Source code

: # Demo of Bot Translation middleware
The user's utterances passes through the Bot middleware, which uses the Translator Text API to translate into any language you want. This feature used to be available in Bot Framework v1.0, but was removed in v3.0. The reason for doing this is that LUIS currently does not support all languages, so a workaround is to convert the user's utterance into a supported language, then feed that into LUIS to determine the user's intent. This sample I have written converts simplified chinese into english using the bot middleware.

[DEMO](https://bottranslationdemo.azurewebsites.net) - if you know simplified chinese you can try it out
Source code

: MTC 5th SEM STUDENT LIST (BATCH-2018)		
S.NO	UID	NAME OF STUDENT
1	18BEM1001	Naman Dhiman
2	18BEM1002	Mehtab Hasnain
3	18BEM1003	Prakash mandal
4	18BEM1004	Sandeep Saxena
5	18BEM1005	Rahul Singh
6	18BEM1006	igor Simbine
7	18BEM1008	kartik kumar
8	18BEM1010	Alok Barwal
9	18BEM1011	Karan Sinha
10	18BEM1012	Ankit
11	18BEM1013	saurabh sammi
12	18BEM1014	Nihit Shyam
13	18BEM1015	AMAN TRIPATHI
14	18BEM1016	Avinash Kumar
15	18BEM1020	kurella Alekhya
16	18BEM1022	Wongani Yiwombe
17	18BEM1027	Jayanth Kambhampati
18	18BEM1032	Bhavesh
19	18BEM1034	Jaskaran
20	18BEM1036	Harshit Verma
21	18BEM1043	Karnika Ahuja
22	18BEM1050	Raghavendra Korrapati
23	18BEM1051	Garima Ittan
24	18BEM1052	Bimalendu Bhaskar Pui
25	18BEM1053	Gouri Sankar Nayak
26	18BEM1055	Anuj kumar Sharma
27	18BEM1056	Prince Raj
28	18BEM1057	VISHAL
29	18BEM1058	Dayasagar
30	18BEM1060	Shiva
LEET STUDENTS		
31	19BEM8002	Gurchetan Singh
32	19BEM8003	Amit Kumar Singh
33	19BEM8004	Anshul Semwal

● **Activity**: Please set down the full listing above, word for word.

● **Result for this exercise**:
Source code

: # Demo of Bot Translation middleware
The user's utterances passes through the Bot middleware, which uses the Translator Text API to translate into any language you want. This feature used to be available in Bot Framework v1.0, but was removed in v3.0. The reason for doing this is that LUIS currently does not support all languages, so a workaround is to convert the user's utterance into a supported language, then feed that into LUIS to determine the user's intent. This sample I have written converts simplified chinese into english using the bot middleware.

[DEMO](https://bottranslationdemo.azurewebsites.net) - if you know simplified chinese you can try it out
Source code

: MTC 5th SEM STUDENT LIST (BATCH-2018)		
S.NO	UID	NAME OF STUDENT
1	18BEM1001	Naman Dhiman
2	18BEM1002	Mehtab Hasnain
3	18BEM1003	Prakash mandal
4	18BEM1004	Sandeep Saxena
5	18BEM1005	Rahul Singh
6	18BEM1006	igor Simbine
7	18BEM1008	kartik kumar
8	18BEM1010	Alok Barwal
9	18BEM1011	Karan Sinha
10	18BEM1012	Ankit
11	18BEM1013	saurabh sammi
12	18BEM1014	Nihit Shyam
13	18BEM1015	AMAN TRIPATHI
14	18BEM1016	Avinash Kumar
15	18BEM1020	kurella Alekhya
16	18BEM1022	Wongani Yiwombe
17	18BEM1027	Jayanth Kambhampati
18	18BEM1032	Bhavesh
19	18BEM1034	Jaskaran
20	18BEM1036	Harshit Verma
21	18BEM1043	Karnika Ahuja
22	18BEM1050	Raghavendra Korrapati
23	18BEM1051	Garima Ittan
24	18BEM1052	Bimalendu Bhaskar Pui
25	18BEM1053	Gouri Sankar Nayak
26	18BEM1055	Anuj kumar Sharma
27	18BEM1056	Prince Raj
28	18BEM1057	VISHAL
29	18BEM1058	Dayasagar
30	18BEM1060	Shiva
LEET STUDENTS		
31	19BEM8002	Gurchetan Singh
32	19BEM8003	Amit Kumar Singh
33	19BEM8004	Anshul Semwal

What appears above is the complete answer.